DIRECTION: In the records, take the lines from the one holding "genus: Sceloporus" through the one holding "order: Coleoptera", inclusive, and switch "common name" to "vernacular name". Give those lines again with everything else unchanged.

Stored items:
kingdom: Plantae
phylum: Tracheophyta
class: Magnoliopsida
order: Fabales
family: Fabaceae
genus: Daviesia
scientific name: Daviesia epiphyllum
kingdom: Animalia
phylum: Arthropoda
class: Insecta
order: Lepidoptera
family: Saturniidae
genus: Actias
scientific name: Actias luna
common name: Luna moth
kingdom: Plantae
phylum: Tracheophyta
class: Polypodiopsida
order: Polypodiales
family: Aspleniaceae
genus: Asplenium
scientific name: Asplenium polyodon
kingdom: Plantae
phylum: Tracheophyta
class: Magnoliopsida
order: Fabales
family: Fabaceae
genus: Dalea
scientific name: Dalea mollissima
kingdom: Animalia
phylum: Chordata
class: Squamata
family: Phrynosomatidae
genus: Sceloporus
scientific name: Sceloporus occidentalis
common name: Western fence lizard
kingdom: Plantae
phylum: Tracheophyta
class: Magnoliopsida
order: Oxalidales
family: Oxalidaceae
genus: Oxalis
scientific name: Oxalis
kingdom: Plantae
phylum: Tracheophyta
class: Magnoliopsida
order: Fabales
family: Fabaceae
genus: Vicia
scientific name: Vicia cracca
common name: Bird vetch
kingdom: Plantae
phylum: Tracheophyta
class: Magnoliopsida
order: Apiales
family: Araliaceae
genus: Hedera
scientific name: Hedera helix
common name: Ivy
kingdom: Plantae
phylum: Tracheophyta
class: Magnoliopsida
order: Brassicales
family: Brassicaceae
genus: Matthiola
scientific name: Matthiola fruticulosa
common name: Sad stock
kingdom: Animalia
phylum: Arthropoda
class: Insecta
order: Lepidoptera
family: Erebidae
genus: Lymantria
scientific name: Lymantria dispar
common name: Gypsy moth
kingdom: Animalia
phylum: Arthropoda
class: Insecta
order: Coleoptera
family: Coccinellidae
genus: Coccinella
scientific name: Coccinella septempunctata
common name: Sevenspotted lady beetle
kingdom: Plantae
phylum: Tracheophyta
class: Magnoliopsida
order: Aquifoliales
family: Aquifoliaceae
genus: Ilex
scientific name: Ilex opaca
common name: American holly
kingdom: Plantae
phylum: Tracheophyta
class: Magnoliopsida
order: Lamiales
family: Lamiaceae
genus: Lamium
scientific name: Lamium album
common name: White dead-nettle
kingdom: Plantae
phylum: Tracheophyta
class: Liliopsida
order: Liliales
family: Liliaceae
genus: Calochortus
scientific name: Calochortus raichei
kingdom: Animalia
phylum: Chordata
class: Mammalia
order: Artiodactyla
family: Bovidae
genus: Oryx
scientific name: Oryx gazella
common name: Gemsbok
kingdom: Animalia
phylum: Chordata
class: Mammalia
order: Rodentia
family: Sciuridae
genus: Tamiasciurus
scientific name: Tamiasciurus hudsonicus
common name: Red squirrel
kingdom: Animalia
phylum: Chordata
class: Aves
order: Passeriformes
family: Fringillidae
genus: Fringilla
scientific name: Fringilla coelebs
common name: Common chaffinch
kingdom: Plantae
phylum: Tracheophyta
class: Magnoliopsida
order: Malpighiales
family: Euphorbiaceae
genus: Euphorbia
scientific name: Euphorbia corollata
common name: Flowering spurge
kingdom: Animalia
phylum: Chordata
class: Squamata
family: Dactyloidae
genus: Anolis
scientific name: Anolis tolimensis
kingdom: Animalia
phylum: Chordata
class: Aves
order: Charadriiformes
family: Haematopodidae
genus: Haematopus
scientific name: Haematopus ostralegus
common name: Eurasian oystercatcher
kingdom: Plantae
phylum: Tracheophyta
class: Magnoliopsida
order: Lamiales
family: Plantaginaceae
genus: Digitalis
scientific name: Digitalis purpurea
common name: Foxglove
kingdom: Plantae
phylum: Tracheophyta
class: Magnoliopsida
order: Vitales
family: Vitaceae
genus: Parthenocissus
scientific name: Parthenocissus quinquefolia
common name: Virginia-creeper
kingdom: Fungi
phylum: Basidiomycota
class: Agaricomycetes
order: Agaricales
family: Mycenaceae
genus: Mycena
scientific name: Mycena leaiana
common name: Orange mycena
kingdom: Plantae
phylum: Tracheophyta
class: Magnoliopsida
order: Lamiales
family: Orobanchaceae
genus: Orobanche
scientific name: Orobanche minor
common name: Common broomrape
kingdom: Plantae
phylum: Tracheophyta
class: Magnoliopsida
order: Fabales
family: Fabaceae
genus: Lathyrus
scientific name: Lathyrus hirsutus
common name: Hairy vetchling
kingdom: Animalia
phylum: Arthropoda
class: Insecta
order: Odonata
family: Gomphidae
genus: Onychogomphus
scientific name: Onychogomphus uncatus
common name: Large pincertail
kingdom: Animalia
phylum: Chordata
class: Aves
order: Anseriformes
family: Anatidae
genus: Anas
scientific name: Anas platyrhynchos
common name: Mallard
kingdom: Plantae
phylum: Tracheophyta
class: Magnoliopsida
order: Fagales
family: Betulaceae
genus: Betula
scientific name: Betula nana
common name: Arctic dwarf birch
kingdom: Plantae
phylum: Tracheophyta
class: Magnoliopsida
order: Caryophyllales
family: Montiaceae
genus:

CORRECT RESULT:
genus: Sceloporus
scientific name: Sceloporus occidentalis
vernacular name: Western fence lizard
kingdom: Plantae
phylum: Tracheophyta
class: Magnoliopsida
order: Oxalidales
family: Oxalidaceae
genus: Oxalis
scientific name: Oxalis
kingdom: Plantae
phylum: Tracheophyta
class: Magnoliopsida
order: Fabales
family: Fabaceae
genus: Vicia
scientific name: Vicia cracca
vernacular name: Bird vetch
kingdom: Plantae
phylum: Tracheophyta
class: Magnoliopsida
order: Apiales
family: Araliaceae
genus: Hedera
scientific name: Hedera helix
vernacular name: Ivy
kingdom: Plantae
phylum: Tracheophyta
class: Magnoliopsida
order: Brassicales
family: Brassicaceae
genus: Matthiola
scientific name: Matthiola fruticulosa
vernacular name: Sad stock
kingdom: Animalia
phylum: Arthropoda
class: Insecta
order: Lepidoptera
family: Erebidae
genus: Lymantria
scientific name: Lymantria dispar
vernacular name: Gypsy moth
kingdom: Animalia
phylum: Arthropoda
class: Insecta
order: Coleoptera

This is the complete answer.